** Excerpt to read follows **
At night I would be the one handling our cry baby boy. He often cries instead of telling me he is hungry. So I came up with stories to make him stop, and recently that didn’t work. At times my husband offered to take the “night shift” but he would not change the diaper only to find my boy’s clothes soaked in his pee in the morning, sometimes crying away.
After the cold bug went away, he was busy with a job change. I would rush to buy diapers, milk and wet tissue and other baby stuff on week days or when he was fetching my Mother In Law around. I basically wanted him to rest on weekends.
For the past two nights I was tired and asked my girl to get his company. He actually brushed her off. Last night was forgivable as I peeped and saw him reading about his new job system requirements. Tonight I was fuming mad. He told my girl he has to watch TV. I no longer want to bother about what excuse he has. He has become very switched off. He spends little engaging time with our children. And kept saying the children do not want him so I have to be the one entertaining them.
** End of Excerpt to read **
** Data for analysis follows **
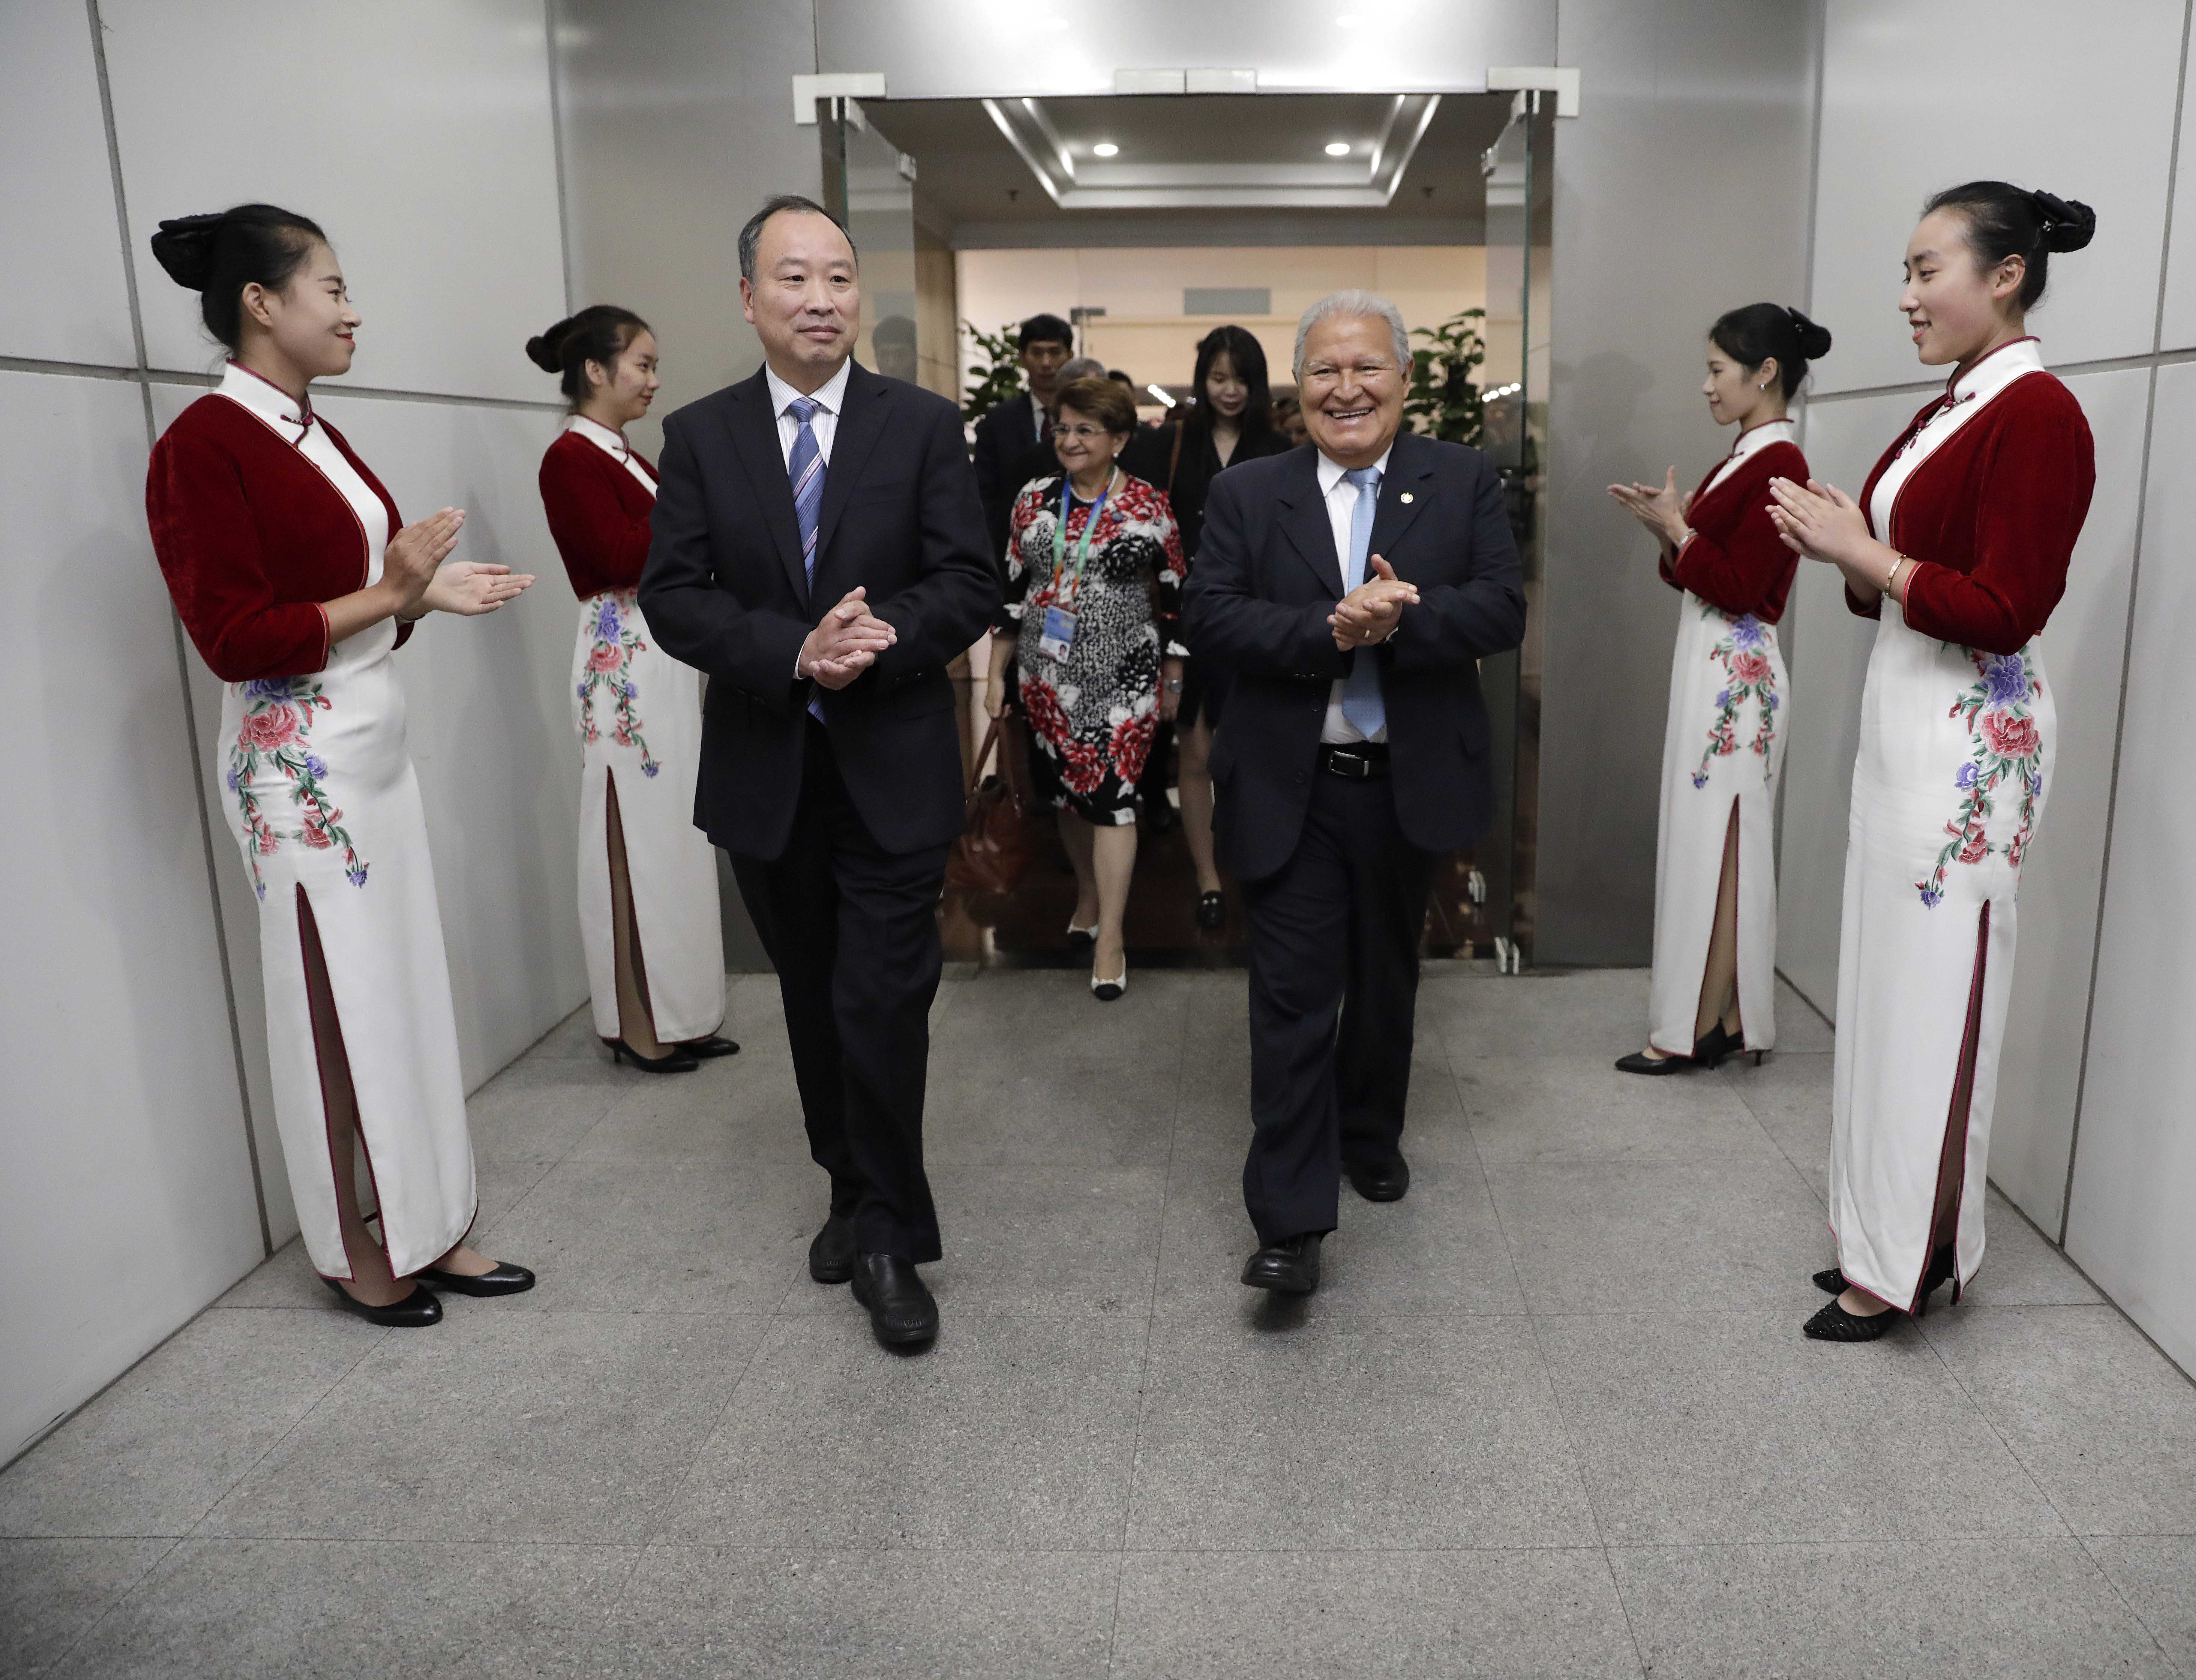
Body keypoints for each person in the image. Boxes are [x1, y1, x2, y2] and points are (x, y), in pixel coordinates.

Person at [143, 205, 538, 1327]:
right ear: (261, 304)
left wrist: (423, 596)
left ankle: (429, 1222)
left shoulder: (311, 429)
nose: (352, 310)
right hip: (298, 778)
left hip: (371, 749)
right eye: (332, 287)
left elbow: (358, 602)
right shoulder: (202, 446)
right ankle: (350, 1246)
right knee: (328, 1006)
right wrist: (396, 591)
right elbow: (234, 638)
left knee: (399, 990)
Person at [638, 194, 997, 1349]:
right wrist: (794, 650)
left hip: (892, 760)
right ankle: (847, 1183)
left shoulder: (922, 426)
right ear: (749, 298)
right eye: (794, 278)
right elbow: (674, 596)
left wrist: (879, 637)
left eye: (839, 277)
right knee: (811, 995)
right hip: (769, 770)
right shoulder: (700, 437)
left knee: (882, 997)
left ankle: (889, 1233)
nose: (821, 299)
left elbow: (968, 579)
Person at [1768, 183, 2097, 1341]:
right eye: (1904, 274)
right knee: (1887, 987)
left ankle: (1909, 1257)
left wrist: (1861, 552)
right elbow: (1905, 571)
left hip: (1967, 742)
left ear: (2005, 276)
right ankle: (1881, 1233)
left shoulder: (2038, 412)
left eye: (1925, 271)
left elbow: (2006, 607)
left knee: (1935, 995)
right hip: (1910, 720)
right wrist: (1849, 546)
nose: (1905, 296)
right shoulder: (1957, 403)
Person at [1183, 291, 1526, 1295]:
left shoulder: (1459, 479)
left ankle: (1370, 1132)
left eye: (1367, 367)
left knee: (1384, 977)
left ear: (1404, 380)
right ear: (1297, 389)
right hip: (1292, 782)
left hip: (1407, 778)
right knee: (1291, 996)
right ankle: (1289, 1222)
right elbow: (1211, 616)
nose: (1346, 389)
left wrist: (1401, 619)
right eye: (1324, 371)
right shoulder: (1249, 492)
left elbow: (1500, 607)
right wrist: (1331, 629)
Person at [1608, 304, 1831, 1076]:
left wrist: (1679, 530)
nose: (1706, 386)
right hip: (1717, 667)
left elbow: (1741, 587)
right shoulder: (1749, 456)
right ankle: (1727, 1017)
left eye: (1716, 369)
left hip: (1736, 677)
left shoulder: (1779, 463)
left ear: (1764, 373)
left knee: (1722, 840)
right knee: (1717, 838)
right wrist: (1667, 528)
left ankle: (1702, 1023)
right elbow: (1707, 573)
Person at [532, 306, 735, 1076]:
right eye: (642, 365)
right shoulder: (570, 459)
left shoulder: (626, 457)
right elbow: (618, 555)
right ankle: (639, 1020)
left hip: (662, 649)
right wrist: (695, 506)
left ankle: (684, 1013)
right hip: (622, 656)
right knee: (633, 836)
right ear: (596, 371)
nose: (653, 381)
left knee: (676, 835)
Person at [986, 376, 1187, 999]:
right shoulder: (1034, 499)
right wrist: (994, 676)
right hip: (1046, 677)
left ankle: (1111, 940)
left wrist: (1174, 676)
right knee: (1068, 798)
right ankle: (1089, 895)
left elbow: (1178, 598)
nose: (1069, 440)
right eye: (1063, 428)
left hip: (1125, 679)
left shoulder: (1149, 505)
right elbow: (1013, 590)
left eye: (1085, 430)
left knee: (1113, 799)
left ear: (1119, 439)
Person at [1140, 326, 1293, 927]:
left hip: (1258, 618)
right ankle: (1207, 878)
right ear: (1203, 379)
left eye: (1242, 380)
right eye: (1218, 378)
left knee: (1257, 753)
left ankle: (1256, 867)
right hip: (1189, 619)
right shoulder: (1173, 442)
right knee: (1197, 753)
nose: (1230, 390)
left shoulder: (1279, 448)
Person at [972, 313, 1073, 567]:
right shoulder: (997, 423)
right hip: (1011, 551)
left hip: (1077, 546)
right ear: (1022, 357)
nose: (1046, 363)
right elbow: (984, 495)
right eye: (1037, 353)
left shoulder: (1087, 423)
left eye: (1055, 353)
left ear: (1070, 356)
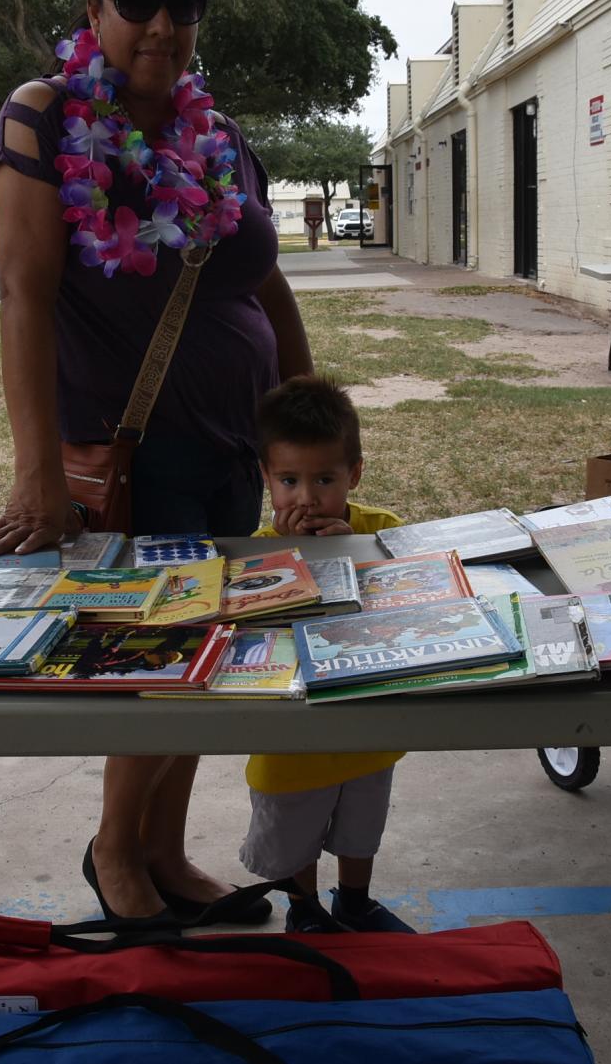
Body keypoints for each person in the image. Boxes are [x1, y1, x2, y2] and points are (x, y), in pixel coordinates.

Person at [0, 0, 312, 924]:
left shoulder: (218, 134)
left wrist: (307, 414)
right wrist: (34, 472)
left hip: (235, 450)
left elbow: (267, 283)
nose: (163, 23)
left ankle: (165, 846)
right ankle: (115, 847)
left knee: (214, 652)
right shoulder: (43, 117)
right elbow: (23, 297)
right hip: (131, 446)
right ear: (94, 13)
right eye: (139, 2)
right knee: (158, 660)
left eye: (183, 5)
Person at [242, 376, 415, 933]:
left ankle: (355, 900)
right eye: (288, 480)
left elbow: (410, 601)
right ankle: (306, 909)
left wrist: (349, 552)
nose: (307, 498)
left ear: (354, 475)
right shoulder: (258, 547)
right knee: (294, 826)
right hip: (293, 729)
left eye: (325, 479)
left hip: (367, 722)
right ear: (266, 477)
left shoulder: (379, 530)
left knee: (361, 822)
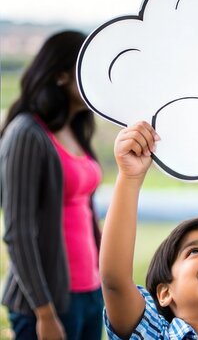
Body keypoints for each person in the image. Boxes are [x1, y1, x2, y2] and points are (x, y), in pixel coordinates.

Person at [101, 121, 198, 339]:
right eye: (194, 251)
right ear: (166, 293)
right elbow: (115, 282)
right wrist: (130, 177)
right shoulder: (153, 335)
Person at [1, 30, 104, 340]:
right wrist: (44, 312)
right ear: (60, 75)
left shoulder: (76, 130)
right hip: (49, 303)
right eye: (87, 69)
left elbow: (85, 214)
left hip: (90, 293)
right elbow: (18, 232)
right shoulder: (26, 134)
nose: (97, 80)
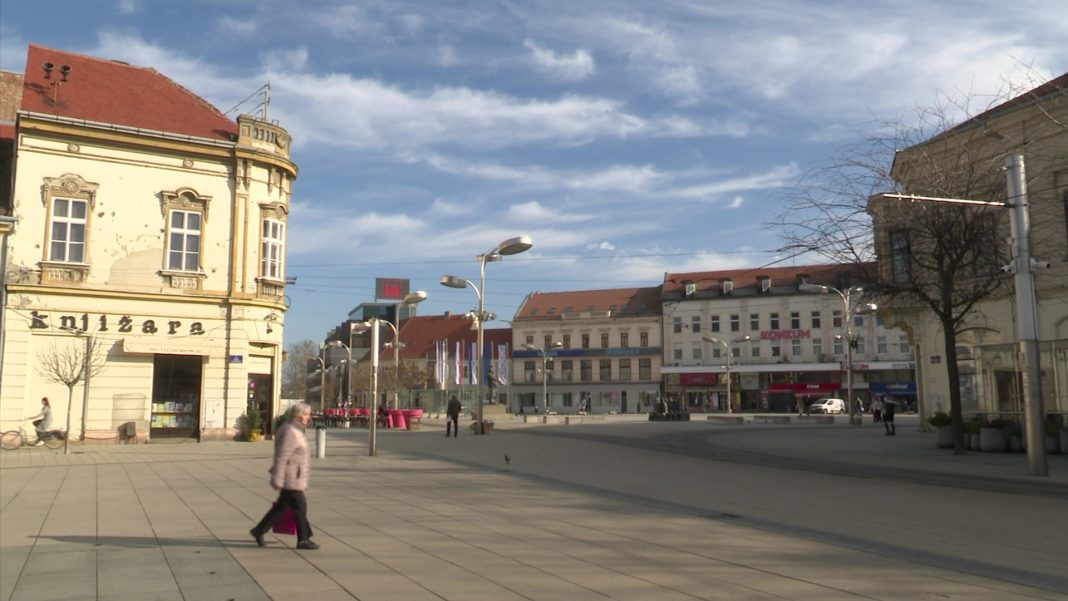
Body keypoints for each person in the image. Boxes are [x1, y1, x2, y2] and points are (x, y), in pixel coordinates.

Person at [250, 403, 319, 550]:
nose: (308, 417)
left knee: (283, 507)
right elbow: (281, 456)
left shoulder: (295, 429)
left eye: (308, 414)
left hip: (295, 475)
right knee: (300, 506)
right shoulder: (290, 431)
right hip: (290, 476)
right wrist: (277, 477)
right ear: (297, 415)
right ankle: (303, 540)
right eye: (305, 414)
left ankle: (259, 530)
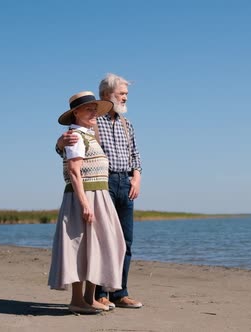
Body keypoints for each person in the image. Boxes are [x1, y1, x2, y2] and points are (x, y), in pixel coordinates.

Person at [56, 73, 143, 309]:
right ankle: (98, 295)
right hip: (98, 185)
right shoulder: (95, 122)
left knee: (122, 240)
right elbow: (72, 146)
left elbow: (135, 154)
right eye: (121, 94)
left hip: (123, 184)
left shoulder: (127, 124)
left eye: (126, 94)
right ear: (107, 95)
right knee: (97, 240)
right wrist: (60, 143)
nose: (125, 98)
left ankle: (119, 292)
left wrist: (137, 176)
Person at [48, 91, 126, 315]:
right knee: (81, 246)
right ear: (76, 113)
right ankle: (77, 300)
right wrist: (84, 204)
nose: (93, 113)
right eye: (88, 109)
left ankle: (89, 297)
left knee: (101, 245)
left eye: (95, 109)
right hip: (85, 196)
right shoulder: (75, 137)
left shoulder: (89, 135)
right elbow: (74, 172)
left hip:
** End of Data for analysis **
The problem » Continue the personal account above the rows about night-time childcare and a disengaged husband, starting right after its final sentence.

Final answer »
I have enough. I know I expect too much but I feel he is taking me for granted. Yes I work part time now. It that doesn’t mean I won’t be tired. I make toys for children, I think of stories to entertain them. Yes he brought them out for walks but he couldn’t handle them alone so I have no breaks at all as I have to tag along and children follow me around.
Is the gender difference eating into me?